One of the required steps to transform from medical training to professional medical practice is obtaining a J-1 waiver.

A J-1 visa is different from a J-1 waiver.

A J-1 visa is a temporary, non-immigrant visa status which is specifically utilized in order to empower foreign physicians to engage in residency and clinical fellowships in the United States. The problem is that once a physician enters the United States under a J-1 visa, the physician is obligated to go back for two years to their home country. And as long as they have this two year home residence obligation, they are ineligible to get an H-1B visa or permanent residence. In short, they are ineligible to transform from a trainee to a practicing physician in the United States.

In order to work as a physician in the U.S., you need to get a waiver or the alternative is to go back to the home country.

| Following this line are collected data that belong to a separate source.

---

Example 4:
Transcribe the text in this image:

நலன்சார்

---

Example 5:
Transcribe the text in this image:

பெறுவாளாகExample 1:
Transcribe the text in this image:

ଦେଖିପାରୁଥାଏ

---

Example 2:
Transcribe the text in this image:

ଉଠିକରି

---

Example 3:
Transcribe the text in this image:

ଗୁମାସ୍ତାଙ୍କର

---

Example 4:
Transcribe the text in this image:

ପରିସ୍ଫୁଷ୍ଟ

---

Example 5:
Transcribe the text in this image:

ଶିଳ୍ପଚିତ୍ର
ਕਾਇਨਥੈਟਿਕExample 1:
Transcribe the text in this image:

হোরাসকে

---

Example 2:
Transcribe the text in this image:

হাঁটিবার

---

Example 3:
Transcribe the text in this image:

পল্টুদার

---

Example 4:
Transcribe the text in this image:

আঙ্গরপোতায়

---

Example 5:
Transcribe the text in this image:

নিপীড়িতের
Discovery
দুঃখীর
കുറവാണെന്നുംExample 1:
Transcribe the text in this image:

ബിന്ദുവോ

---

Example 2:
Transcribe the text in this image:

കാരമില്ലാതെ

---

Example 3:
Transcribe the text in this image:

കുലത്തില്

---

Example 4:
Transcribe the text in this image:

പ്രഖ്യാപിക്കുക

What U.S. law says is that it is possible to get a waiver of your home residence obligation if a government agency in particular, if a state department of health, recommends a waiver to a foreign physician in the belief that it is more important for the physician to stay in the United States than it is to go back to the home country.

A state's Department of Health will consider several factors in making a waiver determination. First, the physician needs to be working in a position that will benefit the indigent and the medically underserved. Secondly, in most instances, a physician has to be working in a facility that is physically located in a designated medically underserved area. It is best to focus your job search into either a medically underserved area or in some instances into states that have a low volume of J-1 waiver applicants. This gives the state's Department of Health significantly more flexibility in determining waiver eligibility for physicians who will benefit the indigent and the medically underserved.

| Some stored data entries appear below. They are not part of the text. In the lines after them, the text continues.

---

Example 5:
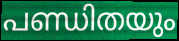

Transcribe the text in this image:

പണ്ഡിതയും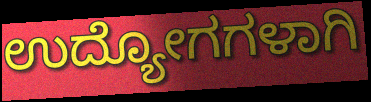
ಉದ್ಯೋಗಗಳಾಗಿ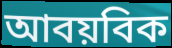
আবয়বিক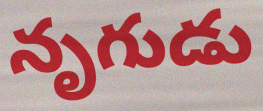
నృగుడుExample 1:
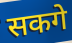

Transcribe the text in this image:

सकगे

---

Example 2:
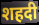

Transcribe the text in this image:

शहदी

Specialists can certainly get waivers as well as primary care physicians. But once you get a waiver, you have an obligation to work at the medical practice for three years, specifically in H-1B status. It will only be at the conclusion of this three year H-1B service obligation that you will gain eligibility for permanent residency. The waiver simply removes a major barrier in your journey from training to professional medical practice.

  • Obligation
  • Once you get a waiver, you have an obligation to work at the medical practice for three years, specifically in H-1B status. It will only be at the conclusion of this three year H-1B service obligation that you will gain eligibility for permanent residency.
Note
  • This article is included to inform you, in general, about U.S. immigration law. The information contained herein is not intended to provide solutions to individual problems. Thus, it cannot be relied on as legal advice. We caution you to not attempt to solve individual problems on the basis of this information and advise you to seek competent legal counsel to address your specific issues.